Clara Campbell is the Senior Director of Advocacy & Campaigns at Media Cause, a full-service marketing and creative agency with diverse experiences, skillsets, passions, and perspectives dedicated to helping nonprofits accelerate their impact. When it comes to engaging advocates for your organization’s cause, she recommends prioritizing quality over quantity:
Find the people closest to the problem you’re trying to solve and focus your attention on those communities. These are the people who are naturally more invested in the outcome of your advocacy efforts. They’re also the ones who understand the situation and context best, have the ideas for effective solutions, and have the relationships you need to grow leadership within the movement.
Ashley Barrow is a seasoned development professional who has dedicated her career to nonprofit fundraising, with a particular passion for mobilizing grassroots donors. She has spent the last seven years focused on fundraising for pressing health and advocacy issues on the state and national levels. She shared three key ways to mobilize your nonprofit’s advocates:
1. Provide training opportunities.
There are plenty of people out there who care about your cause and want to make a difference, but may simply not know where to start. Offering advocacy training is a great way to equip new advocates with the information and tools they need to get involved and move the needle on your issue.
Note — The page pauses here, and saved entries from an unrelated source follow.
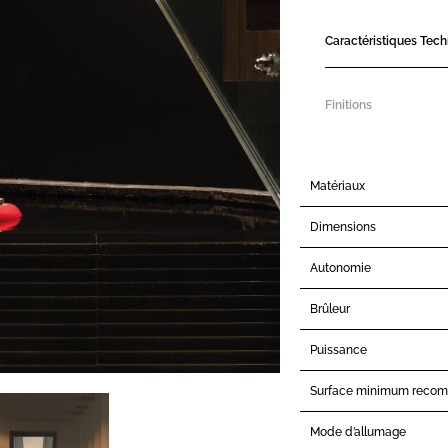
Caractéristiques Tec
Finitions
Matériaux
Dimensions
Autonomie
Brûleur
Puissance
Surface minimum reco
Mode d’allumage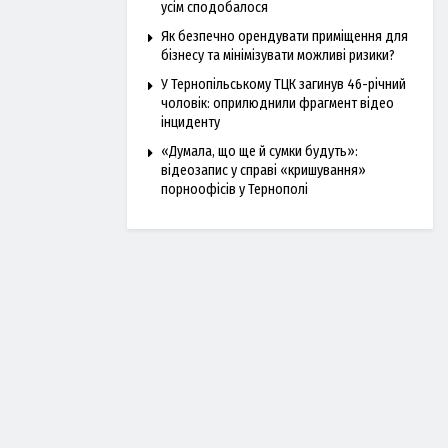
усім сподобалося
Як безпечно орендувати приміщення для
бізнесу та мінімізувати можливі ризики?
У Тернопільському ТЦК загинув 46-річний
чоловік: оприлюднили фрагмент відео
інциденту
«Думала, що ще й сумки будуть»:
відеозапис у справі «кришування»
порноофісів у Тернополі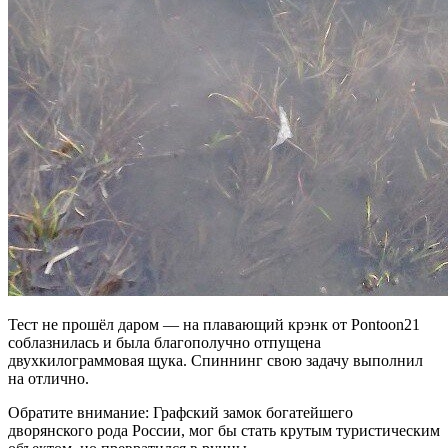
Тест не прошёл даром — на плавающий крэнк от Pontoon21
соблазнилась и была благополучно отпущена
двухкилограммовая щука. Спиннинг свою задачу выполнил
на отлично.
Обратите внимание: Графский замок богатейшего
дворянского рода России, мог бы стать крутым туристическим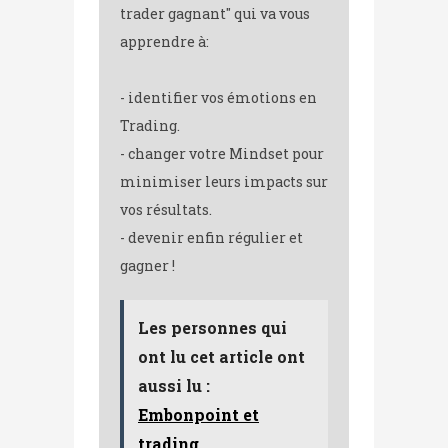
trader gagnant" qui va vous
apprendre à:
- identifier vos émotions en
Trading.
- changer votre Mindset pour
minimiser leurs impacts sur
vos résultats.
- devenir enfin régulier et
gagner !
Les personnes qui
ont lu cet article ont
aussi lu :
Embonpoint et
trading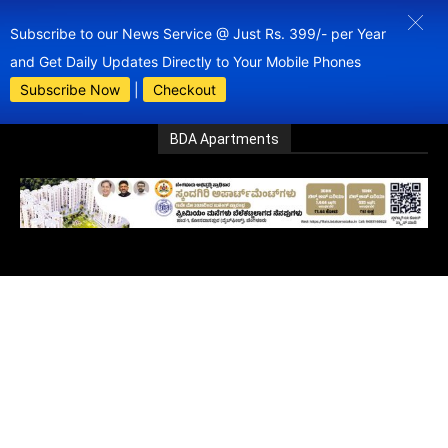
Subscribe to our News Service @ Just Rs. 399/- per Year
and Get Daily Updates Directly to Your Mobile Phones
Subscribe Now
|
Checkout
BDA Apartments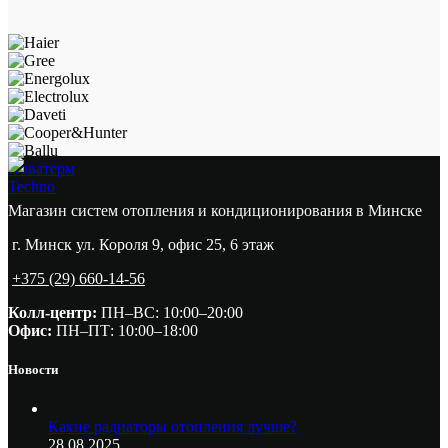
Новатерм
Techno
Магазин систем отопления и кондиционирования в Минске
г. Минск ул. Короля 9, офис 25, 6 этаж
+375 (29) 660-14-56
Колл-центр:
ПН–ВС: 10:00–20:00​
Офис:
ПН–ПТ: 10:00–18:00
Новости
Какие радиаторы отопления лучше?
28.08.2025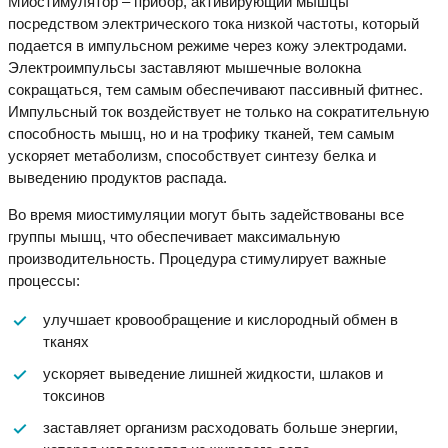
Миостимулятор – прибор, активирующий мышцы
посредством электрического тока низкой частоты, который
подается в импульсном режиме через кожу электродами.
Электроимпульсы заставляют мышечные волокна
сокращаться, тем самым обеспечивают пассивный фитнес.
Импульсный ток воздействует не только на сократительную
способность мышц, но и на трофику тканей, тем самым
ускоряет метаболизм, способствует синтезу белка и
выведению продуктов распада.
Во время миостимуляции могут быть задействованы все
группы мышц, что обеспечивает максимальную
производительность. Процедура стимулирует важные
процессы:
улучшает кровообращение и кислородный обмен в
тканях
ускоряет выведение лишней жидкости, шлаков и
токсинов
заставляет организм расходовать больше энергии,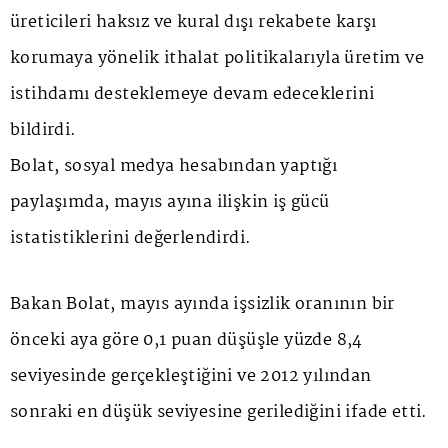
üreticileri haksız ve kural dışı rekabete karşı
korumaya yönelik ithalat politikalarıyla üretim ve
istihdamı desteklemeye devam edeceklerini
bildirdi.
Bolat, sosyal medya hesabından yaptığı
paylaşımda, mayıs ayına ilişkin iş gücü
istatistiklerini değerlendirdi.
Bakan Bolat, mayıs ayında işsizlik oranının bir
önceki aya göre 0,1 puan düşüşle yüzde 8,4
seviyesinde gerçekleştiğini ve 2012 yılından
sonraki en düşük seviyesine gerilediğini ifade etti.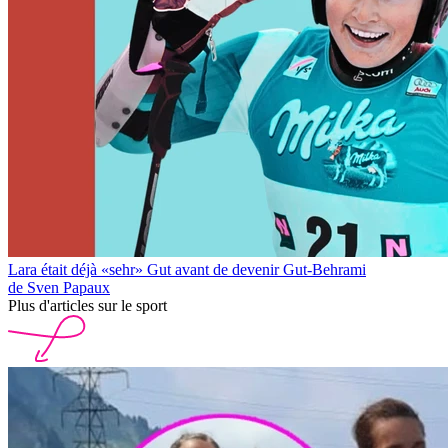
Lara était déjà «sehr» Gut avant de devenir Gut-Behrami
de Sven Papaux
Plus d'articles sur le sport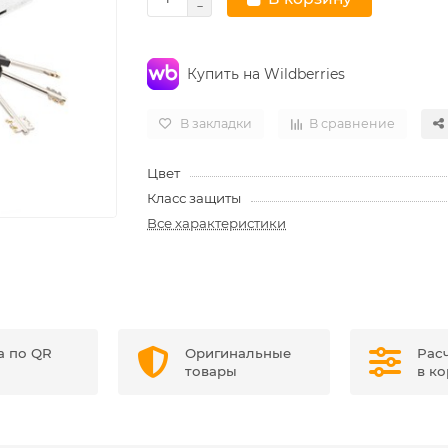
Купить на Wildberries
В закладки
В сравнение
Цвет
Класс защиты
Все характеристики
а по QR
Оригинальные
Рас
товары
в к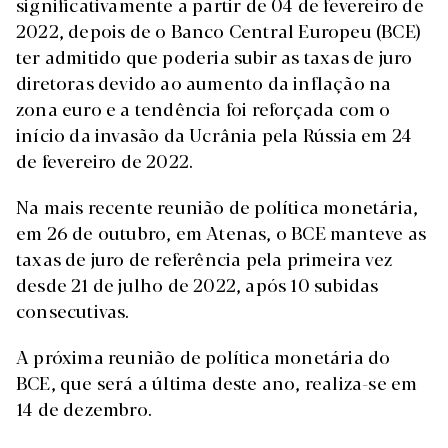
significativamente a partir de 04 de fevereiro de
2022, depois de o Banco Central Europeu (BCE)
ter admitido que poderia subir as taxas de juro
diretoras devido ao aumento da inflação na
zona euro e a tendência foi reforçada com o
início da invasão da Ucrânia pela Rússia em 24
de fevereiro de 2022.
Na mais recente reunião de política monetária,
em 26 de outubro, em Atenas, o BCE manteve as
taxas de juro de referência pela primeira vez
desde 21 de julho de 2022, após 10 subidas
consecutivas.
A próxima reunião de política monetária do
BCE, que será a última deste ano, realiza-se em
14 de dezembro.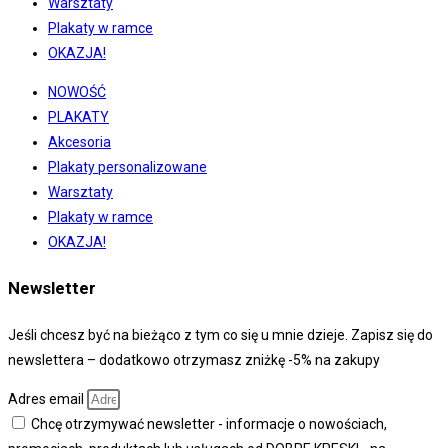
Warsztaty
Plakaty w ramce
OKAZJA!
NOWOŚĆ
PLAKATY
Akcesoria
Plakaty personalizowane
Warsztaty
Plakaty w ramce
OKAZJA!
Newsletter
Jeśli chcesz być na bieżąco z tym co się u mnie dzieje. Zapisz się do
newslettera – dodatkowo otrzymasz zniżkę -5% na zakupy
Adres email
Chcę otrzymywać newsletter - informacje o nowościach,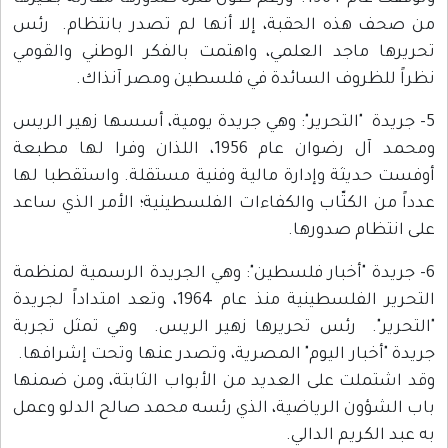
من صحف هذه الحقبة، إلا أنها لم تصدر بانتظام. رئس
تحريرها ماجد العلمي، واهتمت بالفكر الوطني والقومي
نظراً للظروف السائدة في فلسطين ومصر آنذاك.
5- جريدة "التحرير": وهي جريدة يومية، أسسها زهير الريس
ومحمد آل رضوان عام 1956، اللذان وفرا لها مطبعة
أوفست حديثة وإدارة مالية وفنية مستقلة. واستقطبا لها
عدداً من الكتّاب والكفاءات الفلسطينية؛ الأمر الذي ساعد
على انتظام صدورها.
6- جريدة "أخبار فلسطين": وهي الجريدة الرسمية لمنظمة
التحرير الفلسطينية منذ عام 1964، وتعد امتداداً لجريدة
"التحرير". رئس تحريرها زهير الريس. وهي تمثل تجربة
جريدة "أخبار اليوم" المصرية، وتصدر عنها وتحت إشرافها.
وقد اشتملت على العديد من الأبواب الثابتة، ومن ضمنها
باب الشؤون الرياضية، الذي رئسه محمد صالح الدلو وعمل
به عبد الكريم الدالي.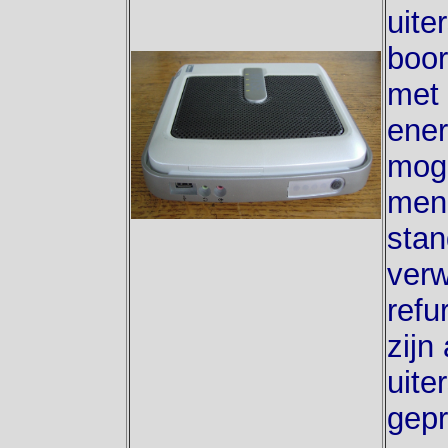
uite
boo
met 
ener
moge
men
sta
ver
refu
zijn
uite
gepr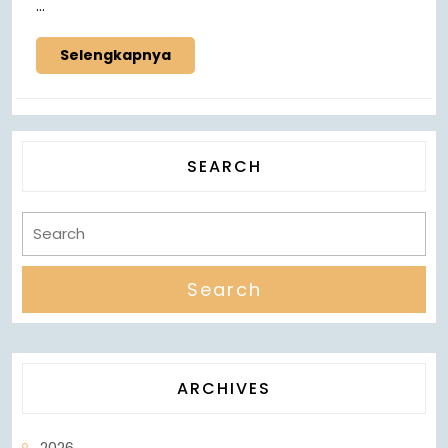
...
Selengkapnya
SEARCH
ARCHIVES
2026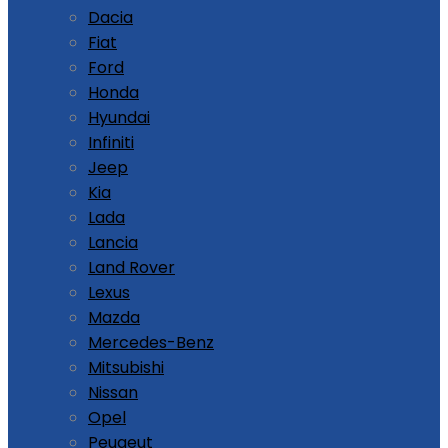
Dacia
Fiat
Ford
Honda
Hyundai
Infiniti
Jeep
Kia
Lada
Lancia
Land Rover
Lexus
Mazda
Mercedes-Benz
Mitsubishi
Nissan
Opel
Peugeut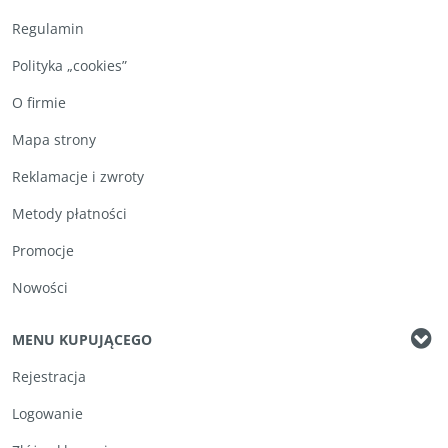
Regulamin
Polityka „cookies”
O firmie
Mapa strony
Reklamacje i zwroty
Metody płatności
Promocje
Nowości
MENU KUPUJĄCEGO
Rejestracja
Logowanie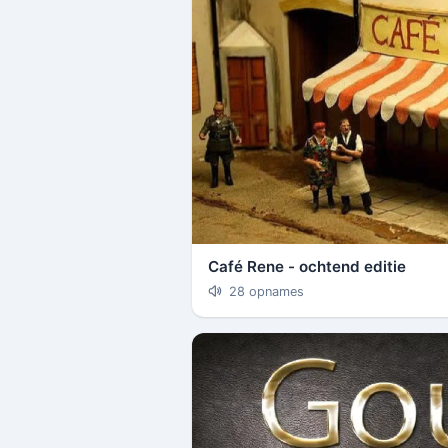
Café Rene - ochtend editie
28 opnames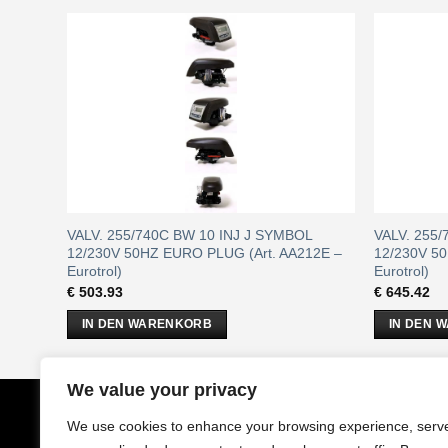
G DLFC
VALV. 255/740C BW 10 INJ J SYMBOL
VALV. 255
(Art.
12/230V 50HZ EURO PLUG (Art. AA212E –
12/230V 50
Eurotrol)
Eurotrol)
€
503.93
€
645.42
IN DEN WARENKORB
IN DEN 
We value your privacy
CobrAm
GmbH
Impressu
We use cookies to enhance your browsing experience, serv
Stuwerstraße 50/1
AGB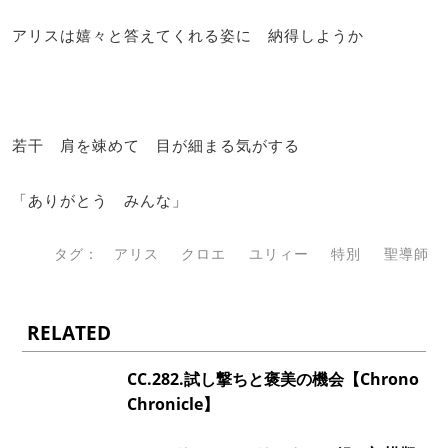
アリスは嬉々と答えてくれる姿に 納得しようか
若干 肩を竦めて 目が細まる気がする
「ありがとう みんな」
タグ：
アリス
クロエ
ユリィー
特別
聖導師
RELATED
CC.282.試し撃ちと褒美の機会【Chrono
Chronicle】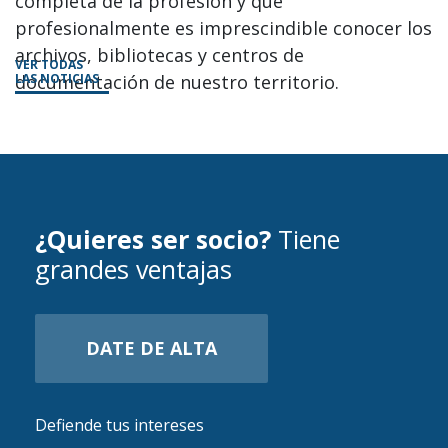
completa
de
la
profesión
y
que
profesionalmente
es
imprescindible
conocer
los
archivos,
bibliotecas
y
centros
de
VER TODAS
documentación
LAS NOTICIAS
de nuestro territorio
.
¿Quieres ser socio?
Tiene
grandes ventajas
DATE DE ALTA
Defiende tus intereses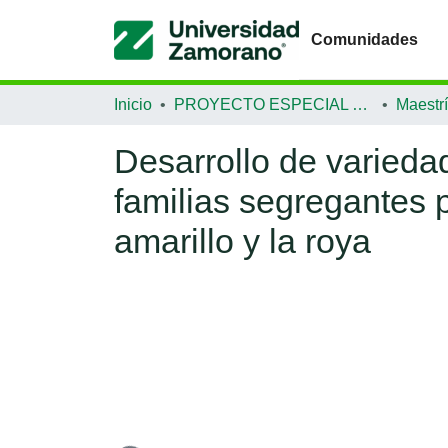
Comunidades
Inicio
PROYECTO ESPECIAL DE GRADUACIÓN
Desarrollo de varieda
familias segregantes p
amarillo y la roya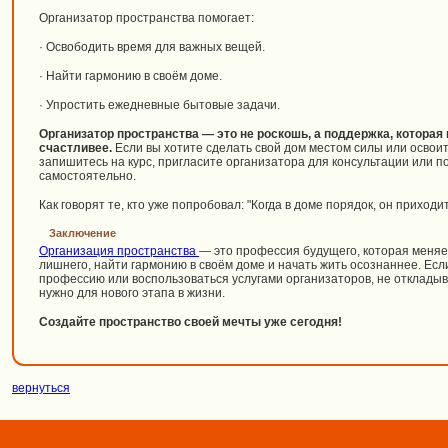
Организатор пространства помогает:
· Освободить время для важных вещей.
· Найти гармонию в своём доме.
· Упростить ежедневные бытовые задачи.
Организатор пространства — это не роскошь, а поддержка, которая 
счастливее.
Если вы хотите сделать свой дом местом силы или освоит
запишитесь на курс, пригласите организатора для консультации или 
самостоятельно.
Как говорят те, кто уже попробовал: "Когда в доме порядок, он приходит
Заключение
Организация пространства
— это профессия будущего, которая меняе
лишнего, найти гармонию в своём доме и начать жить осознаннее. Есл
профессию или воспользоваться услугами организаторов, не откладывай
нужно для нового этапа в жизни.
Создайте пространство своей мечты уже сегодня!
вернуться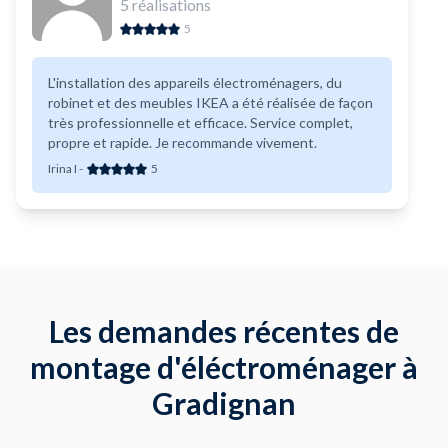
5
réalisations
5
L'installation des appareils électroménagers, du
robinet et des meubles IKEA a été réalisée de façon
très professionnelle et efficace. Service complet,
propre et rapide. Je recommande vivement.
Irina I
-
5
Les demandes récentes de
montage d'éléctroménager à
Gradignan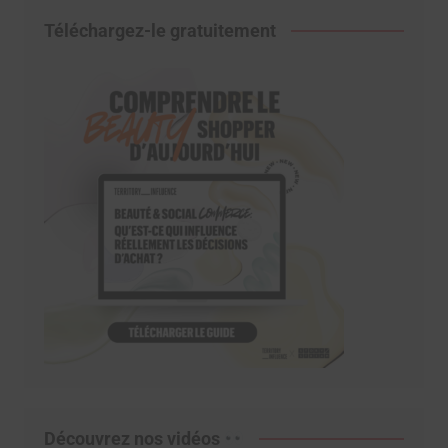
Téléchargez-le gratuitement
Découvrez nos vidéos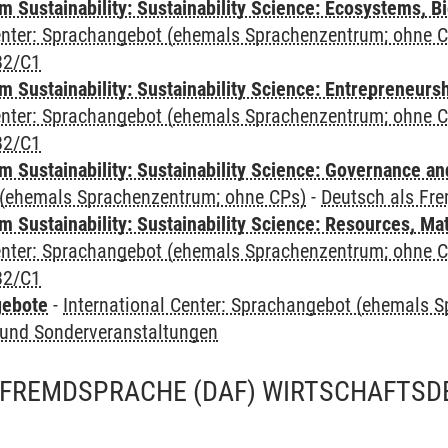
Sustainability: Sustainability Science: Ecosystems, Bi
Center: Sprachangebot (ehemals Sprachenzentrum; ohne 
B2/C1
 Sustainability: Sustainability Science: Entrepreneurs
Center: Sprachangebot (ehemals Sprachenzentrum; ohne 
B2/C1
 Sustainability: Sustainability Science: Governance a
(ehemals Sprachenzentrum; ohne CPs)
-
Deutsch als Fr
Sustainability: Sustainability Science: Resources, Ma
Center: Sprachangebot (ehemals Sprachenzentrum; ohne 
B2/C1
gebote
-
International Center: Sprachangebot (ehemals 
und Sonderveranstaltungen
 FREMDSPRACHE (DAF) WIRTSCHAFTSD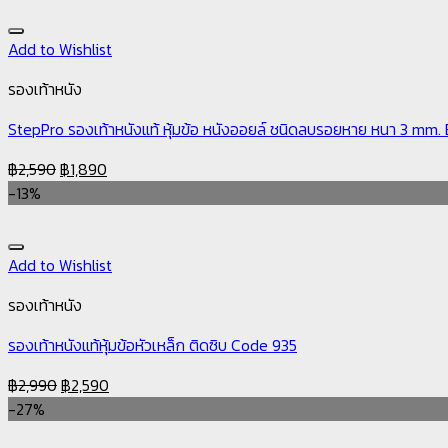
Add to Wishlist
รองเท้าหนัง
StepPro รองเท้าหนังแท้ หุ้มข้อ หนังออยล์ ชนิดลบรอยหาย หนา 3 mm
฿
2,590
฿
1,890
-13%
Add to Wishlist
รองเท้าหนัง
รองเท้าหนังแท้หุ้มข้อหัวเหล็ก ติดซิบ Code 935
฿
2,990
฿
2,590
-27%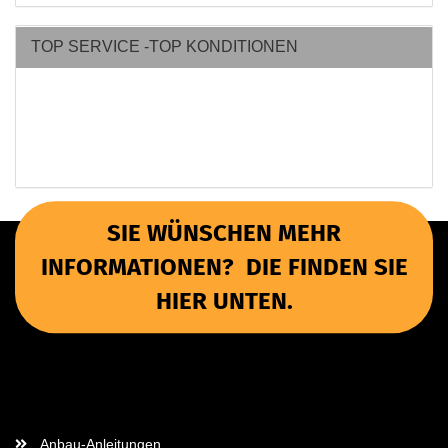
TOP SERVICE -TOP KONDITIONEN
SIE WÜNSCHEN MEHR
INFORMATIONEN? DIE FINDEN SIE
HIER UNTEN.
Wichtige Informationen
Anbau-Anleitungen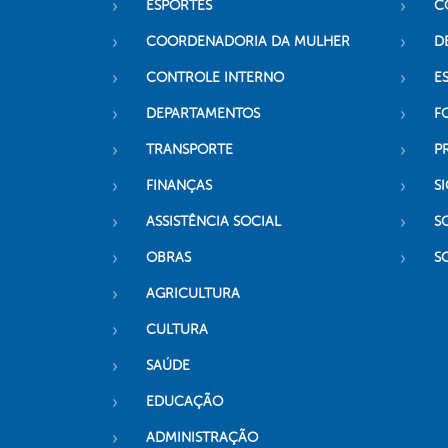
ESPORTES
C
COORDENADORIA DA MULHER
D
CONTROLE INTERNO
ES
DEPARTAMENTOS
F
TRANSPORTE
P
FINANÇAS
SI
ASSISTÊNCIA SOCIAL
S
OBRAS
S
AGRICULTURA
CULTURA
SAÚDE
EDUCAÇÃO
ADMINISTRAÇÃO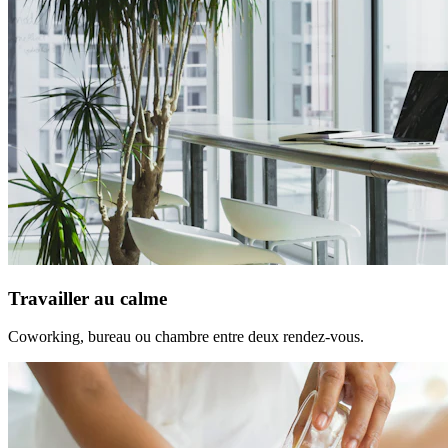
Travailler au calme
Coworking, bureau ou chambre entre deux rendez-vous.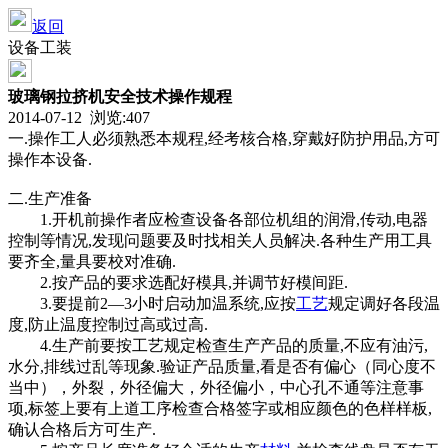
返回
设备工装
玻璃钢拉挤机安全技术操作规程
2014-07-12 浏览:
407
一.操作工人必须熟悉本规程,经考核合格,穿戴好防护用品,方可
操作本设备.
二.生产准备
1.开机前操作者应检查设备各部位机组的润滑,传动,电器
控制等情况,发现问题要及时找相关人员解决.各种生产用工具
要齐全,量具要校对准确.
2.按产品的要求选配好模具,并调节好模间距.
3.要提前2—3小时启动加温系统,应按
工艺
规定调好各段温
度,防止温度控制过高或过高.
4.生产前要按工艺规定检查生产产品的质量,不应有油污,
水分,排线过乱等现象.验证产品质量,看是否有偏心（同心度不
当中），外裂，外径偏大，外径偏小，中心孔不通等注意事
项,标签上要有上道工序检查合格签字或相应颜色的色样样板,
确认合格后方可生产.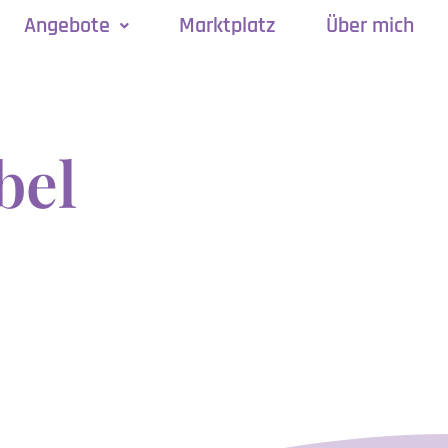
Angebote
Marktplatz
Über mich
bel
Focus on providing digestible information about the legislative process or other relevant processes to empower your advocates to take action.
Make sure your training is accessible and inclusive to all. For instance, consider offering:
- Virtual or in-person training sessions after working hours.
- Childcare for in-person training.
- Closed captioning, translation services, and training materials in multiple languages.
By training your nonprofit’s advocates, you’re investing in their long-term support, preparing them to take action on behalf of your organization for years to come.
2. Create a range of opportunities for action.
To get your advocates excited and involved, you have to meet them where they are. Some of them will have the capacity to spend a full day volunteering at the Capitol, some might have time to call their local elected official or another decision-maker, and some may only be able to sign a petition. Each action can make a significant difference, regardless of how much time it takes.
Spreading compelling stories from constituents and community members can also be an impactful way to further your cause, so provide opportunities for your advocates to share their experiences with the people who are making decisions about and voting on their livelihoods.
3. Share urgent calls-to-action across channels.
Use your segmented lists to call your advocates to action in a timely manner. Cast a wide net with texts, emails, phone calls, and social posts. Be sure to give your advocates a clear ask and a deadline—for example: “The vote on our bill is happening at 7 p.m. Tell your legislator to vote ‘yes’ on this important piece of legislation!” Taking these steps will allow your organization to activate even more supporters around your cause.
Recognizing the impact of your nonprofit’s advocates
As with any of your organization’s supporters, remember to follow up with your advocates after their contributions to explain the impact you’ve achieved with their help. This ensures that they feel appreciated for their efforts and motivated to continue supporting your nonprofit in your future advocacy goals.